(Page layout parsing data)

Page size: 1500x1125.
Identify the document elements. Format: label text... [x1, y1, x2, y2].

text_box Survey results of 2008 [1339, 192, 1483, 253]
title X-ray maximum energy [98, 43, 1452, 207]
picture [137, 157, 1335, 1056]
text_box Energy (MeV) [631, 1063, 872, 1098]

Exercise goal.
Please write out, exactly as they appear, the line that contains "Identify the document" and every line after it up to the end of the entries above, and no others.

Response below.
Identify the document elements. Format: label text... [x1, y1, x2, y2].

text_box Survey results of 2008 [1339, 192, 1483, 253]
title X-ray maximum energy [98, 43, 1452, 207]
picture [137, 157, 1335, 1056]
text_box Energy (MeV) [631, 1063, 872, 1098]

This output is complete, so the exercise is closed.